§ **TASK BRIEF**: Provide a verbatim copy of the data below.

§ **AVAILABLE DATA**:
● ● ●

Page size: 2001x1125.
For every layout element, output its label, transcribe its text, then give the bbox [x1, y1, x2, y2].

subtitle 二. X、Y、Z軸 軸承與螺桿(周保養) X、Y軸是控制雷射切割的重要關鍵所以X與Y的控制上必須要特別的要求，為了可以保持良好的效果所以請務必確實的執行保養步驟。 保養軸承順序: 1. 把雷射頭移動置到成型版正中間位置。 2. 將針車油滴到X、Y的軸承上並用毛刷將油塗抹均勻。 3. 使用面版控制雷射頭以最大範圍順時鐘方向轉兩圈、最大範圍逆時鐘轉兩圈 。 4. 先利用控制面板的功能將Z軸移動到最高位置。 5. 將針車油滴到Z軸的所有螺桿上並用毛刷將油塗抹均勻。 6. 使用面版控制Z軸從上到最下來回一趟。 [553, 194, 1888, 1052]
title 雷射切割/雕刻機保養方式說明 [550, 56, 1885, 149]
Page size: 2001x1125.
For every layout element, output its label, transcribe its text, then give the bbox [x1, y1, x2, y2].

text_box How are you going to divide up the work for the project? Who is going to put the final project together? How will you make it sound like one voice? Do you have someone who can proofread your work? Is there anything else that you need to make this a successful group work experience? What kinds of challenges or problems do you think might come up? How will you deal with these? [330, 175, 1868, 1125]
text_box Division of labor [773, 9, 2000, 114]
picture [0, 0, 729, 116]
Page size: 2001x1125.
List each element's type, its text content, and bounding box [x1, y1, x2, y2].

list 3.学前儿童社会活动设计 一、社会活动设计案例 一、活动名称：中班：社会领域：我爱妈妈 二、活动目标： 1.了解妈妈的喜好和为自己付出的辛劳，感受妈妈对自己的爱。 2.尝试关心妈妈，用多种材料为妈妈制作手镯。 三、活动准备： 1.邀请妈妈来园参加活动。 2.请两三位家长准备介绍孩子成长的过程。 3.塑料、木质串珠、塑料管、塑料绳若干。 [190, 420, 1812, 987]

● ● ●

§ **RESPONSE TO THIS TASK**:
Page size: 2001x1125.
For every layout element, output its label, transcribe its text, then give the bbox [x1, y1, x2, y2].

subtitle 二. X、Y、Z軸 軸承與螺桿(周保養) X、Y軸是控制雷射切割的重要關鍵所以X與Y的控制上必須要特別的要求，為了可以保持良好的效果所以請務必確實的執行保養步驟。 保養軸承順序: 1. 把雷射頭移動置到成型版正中間位置。 2. 將針車油滴到X、Y的軸承上並用毛刷將油塗抹均勻。 3. 使用面版控制雷射頭以最大範圍順時鐘方向轉兩圈、最大範圍逆時鐘轉兩圈 。 4. 先利用控制面板的功能將Z軸移動到最高位置。 5. 將針車油滴到Z軸的所有螺桿上並用毛刷將油塗抹均勻。 6. 使用面版控制Z軸從上到最下來回一趟。 [553, 194, 1888, 1052]
title 雷射切割/雕刻機保養方式說明 [550, 56, 1885, 149]
Page size: 2001x1125.
For every layout element, output its label, transcribe its text, then give the bbox [x1, y1, x2, y2].

text_box How are you going to divide up the work for the project? Who is going to put the final project together? How will you make it sound like one voice? Do you have someone who can proofread your work? Is there anything else that you need to make this a successful group work experience? What kinds of challenges or problems do you think might come up? How will you deal with these? [330, 175, 1868, 1125]
text_box Division of labor [773, 9, 2000, 114]
picture [0, 0, 729, 116]
Page size: 2001x1125.
List each element's type, its text content, and bounding box [x1, y1, x2, y2].

list 3.学前儿童社会活动设计 一、社会活动设计案例 一、活动名称：中班：社会领域：我爱妈妈 二、活动目标： 1.了解妈妈的喜好和为自己付出的辛劳，感受妈妈对自己的爱。 2.尝试关心妈妈，用多种材料为妈妈制作手镯。 三、活动准备： 1.邀请妈妈来园参加活动。 2.请两三位家长准备介绍孩子成长的过程。 3.塑料、木质串珠、塑料管、塑料绳若干。 [190, 420, 1812, 987]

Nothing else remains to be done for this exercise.